11. Délit en matière financière
Traditionnellement, les clercs qui pratiquent le commerce tel que le droit canon l’interdit sont punis. Mais les scandales financiers qui ont secoué l’Église ces vingt dernières années ont poussé le législateur a punir aussi les clercs qui commettraient « un délit en matière économique » (nouveau canon 1393 §2). De même, le nouveau canon 1376 §2 n’a pas d’équivalent dans la législation précédente. Il prévoit de punir celui qui serait reconnu « gravement négligent dans l’administration des biens ecclésiastiques ». La sévérité de l’Église est donc accrue dans ce domaine.
12. Abus sexuel
Les scandales en matière de mœurs qui ont secoué l’Église ces dernières années ont poussé le législateur à ajouter un nouveau canon divisé en trois paragraphes :
« Can. 1398 – § 1. Sera puni de la privation de l’office et d’autres justes peines, y compris, si c’est le cas, le renvoi de l’état clérical, le clerc:
1° qui commet un délit contre le sixième commandement du Décalogue avec un mineur ou une personne habituellement affectée d’un usage imparfait de la raison ou avec une personne à laquelle le droit reconnaît une protection similaire ;
2° qui recrute ou conduit un mineur ou une personne habituellement affectée d’un usage imparfait de la raison ou une personne à laquelle le droit reconnaît une protection similaire, à réaliser ou à participer à des exhibitions pornographiques réelles ou simulées ;
3° qui conserve, exhibe ou divulgue de quelque façon que ce soit et avec quelque moyen que ce soit, des images pornographiques, acquises de façon immorale, de mineurs ou de personnes habituellement affectées d’un usage imparfait de la raison.

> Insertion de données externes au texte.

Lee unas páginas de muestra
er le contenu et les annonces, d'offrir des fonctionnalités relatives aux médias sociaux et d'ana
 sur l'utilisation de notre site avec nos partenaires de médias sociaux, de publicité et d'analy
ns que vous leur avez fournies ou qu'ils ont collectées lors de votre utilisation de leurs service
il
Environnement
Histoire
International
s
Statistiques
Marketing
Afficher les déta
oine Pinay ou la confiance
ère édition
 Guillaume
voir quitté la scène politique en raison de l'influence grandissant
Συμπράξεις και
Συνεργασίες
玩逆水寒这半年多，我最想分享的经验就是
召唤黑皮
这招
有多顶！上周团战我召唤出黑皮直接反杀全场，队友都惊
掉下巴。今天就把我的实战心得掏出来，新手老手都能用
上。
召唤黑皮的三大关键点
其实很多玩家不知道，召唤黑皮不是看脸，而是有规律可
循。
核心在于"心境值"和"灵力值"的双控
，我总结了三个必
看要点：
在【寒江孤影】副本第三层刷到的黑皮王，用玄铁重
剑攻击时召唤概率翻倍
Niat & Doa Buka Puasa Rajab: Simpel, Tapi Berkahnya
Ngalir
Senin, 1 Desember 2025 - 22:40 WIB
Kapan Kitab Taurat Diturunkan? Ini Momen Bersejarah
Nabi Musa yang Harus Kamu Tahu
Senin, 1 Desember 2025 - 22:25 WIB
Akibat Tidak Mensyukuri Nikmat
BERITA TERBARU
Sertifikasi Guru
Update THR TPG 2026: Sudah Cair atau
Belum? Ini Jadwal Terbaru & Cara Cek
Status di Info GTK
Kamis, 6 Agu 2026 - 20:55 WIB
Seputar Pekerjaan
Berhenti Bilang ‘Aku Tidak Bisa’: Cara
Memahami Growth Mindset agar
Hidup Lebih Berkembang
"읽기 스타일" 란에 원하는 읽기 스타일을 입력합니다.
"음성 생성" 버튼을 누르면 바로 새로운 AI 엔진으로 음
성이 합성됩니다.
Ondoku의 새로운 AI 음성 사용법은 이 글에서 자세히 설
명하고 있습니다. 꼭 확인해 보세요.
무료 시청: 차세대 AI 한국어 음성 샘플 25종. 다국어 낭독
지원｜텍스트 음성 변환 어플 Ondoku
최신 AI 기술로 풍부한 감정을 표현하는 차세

§ 2. Le membre d’un institut de vie consacrée ou d’une société de vie apostolique, et n’importe quel fidèle qui jouit d’une dignité ou accomplit un office ou une fonction dans l’Église, s’il commet le délit dont il est question au § 1, ou au can. 1395, § 3, sera puni selon le can. 1336, §§ 2-4, avec l’ajout d’autres peines suivant la gravité du délit. »
On ne peut que se réjouir de cette sévérité. Puisse-t-elle servir efficacement à réduire les abus !
Conclusion
Le bilan de cette réforme est positif. Certes, aucune des nombreuses et graves difficultés doctrinales du Code de 1983 n’a été corrigée. Au contraire, cette réforme de 2021 conserve le même esprit issu du concile Vatican II. Pourtant, les nouveautés du livre VI ont de quoi réjouir les catholiques. En effet, comme l’a bien remarqué le canoniste Alphonse Borras ,la réforme se caractérise par « plus de rigueur dans la détermination des peines et par plus de sévérité dans leur contenu. On assiste en quelque sorte à un effet de balancier par rapport au Code de 1983 qui, lui-même, s’était voulu plus souple, laissant plus de latitude aux juges et aux supérieurs dans l’application des peines au même temps qu’il se montrait moins empressé de punir, se confiant plutôt dans l’exhortation et la persuasion ».
Finalement, cette réforme a le mérite de montrer les limites et les faiblesses du droit pénal du Code de 1983 en revenant, sur plusieurs points, au Code pio-bénédictin . Espérons que la sévérité de l’Eglise contre les délinquants ne restera pas lettre morte. Espérons aussi que les autres livres du Code de 1983 seront aussi corrigés dans le sens d’un retour à l’esprit et même, dans plusieurs domaines, à la lettre, du Code de 1917.